Misra also said that citizens need to be more responsible and filter the information before relying and acting upon them to ensure a fair trial. “Indian media houses must introspect and develop a sense of responsibility and maturity,” he said, according to PTI.
He also stressed that freedom of press is the “mother of all liberties” in a democratic society and that media should have its own guidelines for self-regulation. “I am of the firm belief that there should be no guidelines [for the media],” he said. “Nothing can serve better than individual or collective guidelines of the press. There should not be any imposition, but there should be some kind of self-restriction.”
Misra was referring to a spate of mob lynchings that has claimed over 20 lives in Maharashtra, Tripura, Assam, Gujarat, Andhra Pradesh, Tamil Nadu, Telangana, Chhattisgarh, West Bengal, Madhya Pradesh and Karnataka since March.
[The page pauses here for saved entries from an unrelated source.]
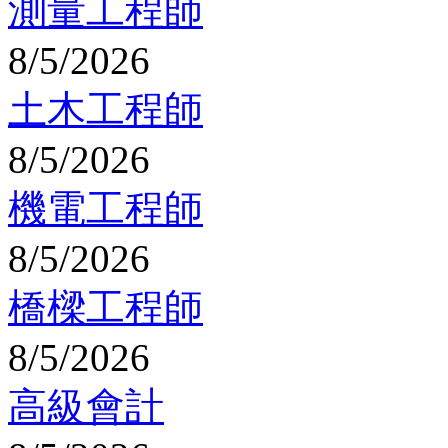
測量工程師
8/5/2026
土木工程師
8/5/2026
機電工程師
8/5/2026
橋樑工程師
8/5/2026
高級會計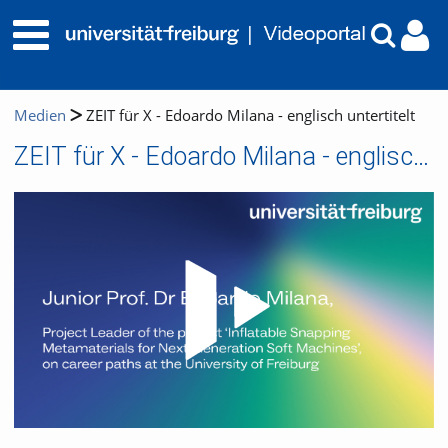
Medien
ZEIT für X - Edoardo Milana - englisch untertitelt
ZEIT für X - Edoardo Milana - englisch untertitelt
Video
In most of the cases, the mobs seem to have been incited byWhatsApp videos and messages asking people to beware of child kidnappers.
Last week, a Supreme Court bench headed by Misra had told Parliament to consider creating a new penal provision to deal with incidents of vigilantism, saying that mobocracy cannot be allowed in society. “No citizen can take law into his hands nor become law unto himself,” the court said, decrying cases of lynching and cow vigilantism.